Une décision judiciaire vient bloquer une méthode d'exécution controversée aux États-Unis. Selon Le Monde, une juge fédérale a interdit l'utilisation de l'inhalation d'azote comme moyen d'exécution dans l'État de l'Alabama. Dans son arrêt rendu cette semaine, la magistrate estime que cette pratique viole l'interdiction constitutionnelle des peines cruelles et inhabituelles.

Ce qu'il faut retenir

  • Une juge fédérale de l'Alabama a bloqué l'exécution par inhalation d'azote, jugée contraire à la Constitution américaine.
  • Cette méthode était comparée à une forme de « torture » par des experts de l'ONU.
  • L'Alabama prévoyait d'utiliser l'azote comme première méthode d'exécution pour un condamné à mort.
  • La décision intervient alors que plusieurs États américains réévaluent leurs protocoles d'exécution.

Une décision fondée sur la Constitution américaine

Dans son jugement, la juge fédérale a souligné que l'utilisation de l'azote comme méthode d'exécution constituait une violation du huitième amendement de la Constitution des États-Unis. Cet amendement interdit les peines cruelles et inhabituelles, un principe juridique régulièrement invoqué dans les débats sur la peine de mort. Selon la magistrate, l'asphyxie par azote ne respecte pas les normes minimales de décence et de dignité requises pour une exécution.

Cette décision marque un tournant dans le débat sur les méthodes d'exécution aux États-Unis, où plusieurs États ont récemment cherché à diversifier leurs protocoles. L'Alabama, comme d'autres États, avait adopté l'azote comme alternative aux injections létales, jugées parfois difficiles à administrer en raison de pénuries de produits ou de contestations judiciaires.

L'azote, une méthode critiquée par la communauté internationale

La méthode d'exécution par inhalation d'azote était déjà dans le viseur des défenseurs des droits humains. Selon Le Monde, des experts de l'ONU avaient qualifié cette pratique de « forme de torture ». L'azote provoque une asphyxie rapide en privant le corps d'oxygène, un processus qui, bien que rapide, peut être perçu comme particulièrement angoissant pour le condamné. Plusieurs organisations, dont Amnesty International, avaient déjà alerté sur les risques psychologiques et physiques de cette méthode.

En Alabama, le protocole prévoyait d'utiliser un masque à oxygène inversé, où le condamné inhalerait de l'azote pur jusqu'à perdre connaissance. Cette approche, présentée comme indolore par ses partisans, avait suscité de vives critiques en raison de son manque de transparence et de ses possibles effets secondaires, comme des convulsions ou une perte de contrôle avant l'inconscience totale.
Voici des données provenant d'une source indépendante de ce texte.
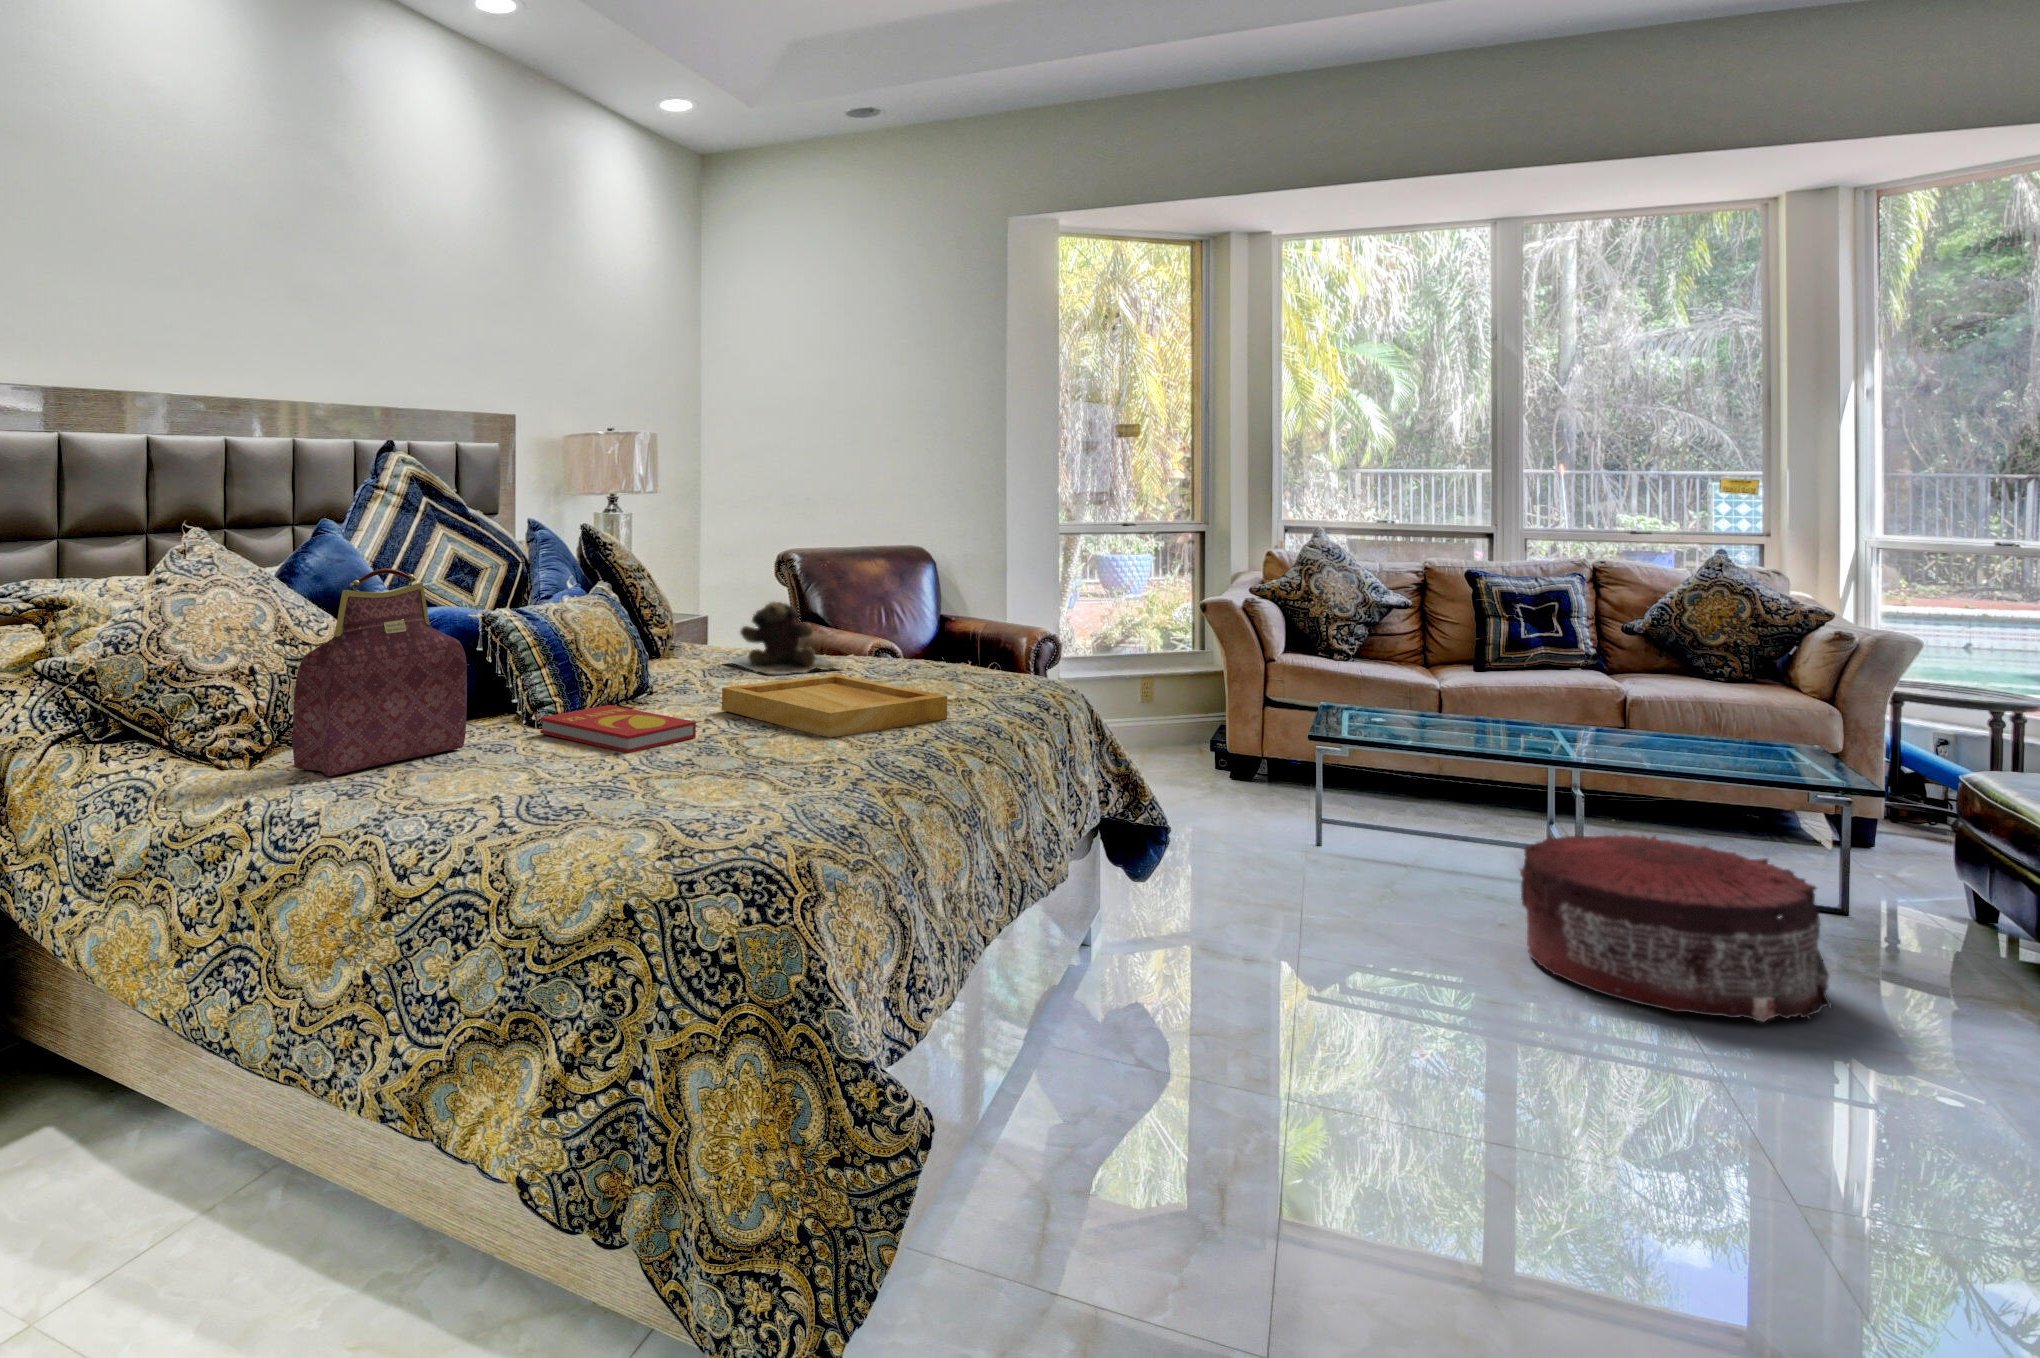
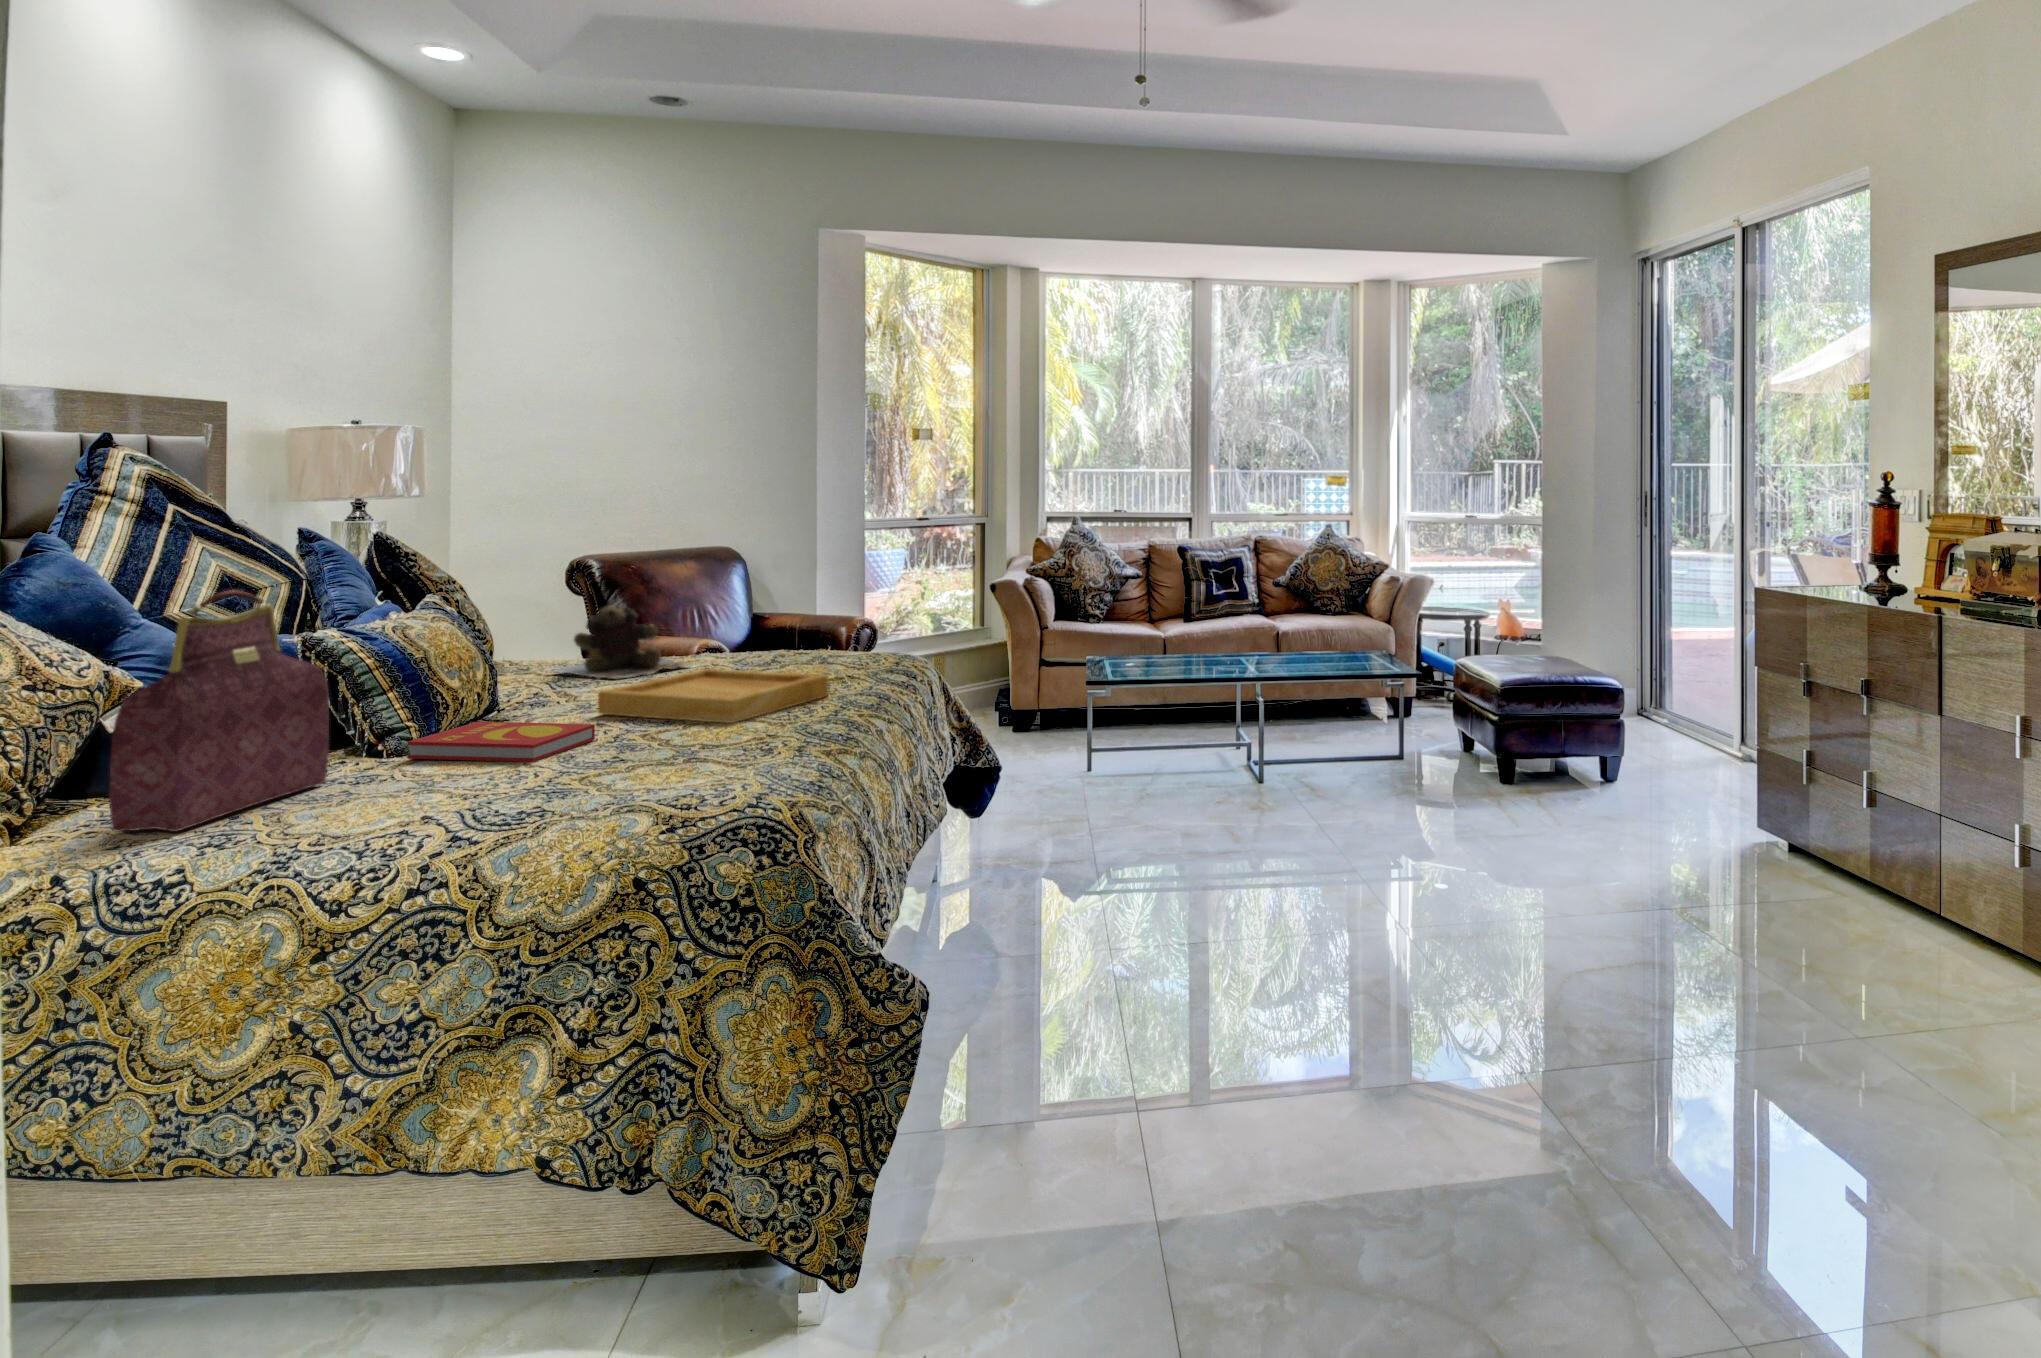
pouf: present [1520,835,1832,1022] -> none [1235,724,1409,841]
Un condamné en attente d'exécution directement concerné

La décision de la juge fédérale intervient à un moment clé pour l'Alabama. L'État prévoyait d'utiliser l'azote pour exécuter Kenneth Smith, condamné à mort pour le meurtre d'une femme en 1988. Smith avait déjà survécu à une première tentative d'exécution en 2022, où l'équipe chargée de l'injection létale avait échoué à trouver une veine appropriée. Son avocat avait déjà contesté la légalité de la méthode par azote, arguant qu'elle constituait un châtiment « barbare et archaïque ».

La décision de la juge fédérale suspend donc, au moins temporairement, l'exécution de Smith. Elle ouvre également la voie à d'autres recours pour les condamnés à mort de l'Alabama, où plus de 20 prisonniers attendent leur exécution. L'État pourrait faire appel de cette décision, mais le délai judiciaire risque de prolonger encore le moratoire de facto sur les exécutions dans l'État.

Et maintenant ?

L'Alabama dispose de 30 jours pour faire appel de la décision devant la cour d'appel fédérale du onzième circuit. Si l'appel est rejeté, l'État devra soit renoncer à l'azote comme méthode d'exécution, soit proposer une alternative conforme à la Constitution. D'autres États américains, comme l'Oklahoma, avaient également envisagé d'adopter l'azote, mais cette décision pourrait les inciter à reconsidérer leur position. Enfin, le débat sur la peine de mort aux États-Unis devrait s'intensifier, avec des appels croissants à son abolition totale ou à une réforme profonde des méthodes d'exécution.

Cette décision s'inscrit dans un contexte plus large de remise en question des protocoles d'exécution aux États-Unis, où les controverses judiciaires et médiatiques se multiplient. Elle rappelle également l'importance des garde-fous constitutionnels dans un pays où la peine de mort reste en vigueur dans 24 États.

L'Alabama avait adopté l'azote comme alternative aux injections létales, jugées peu fiables en raison de difficultés à trouver des veines ou à obtenir les produits nécessaires. L'État présentait cette méthode comme « indolore et humaine », bien que cette affirmation soit largement contestée par les experts.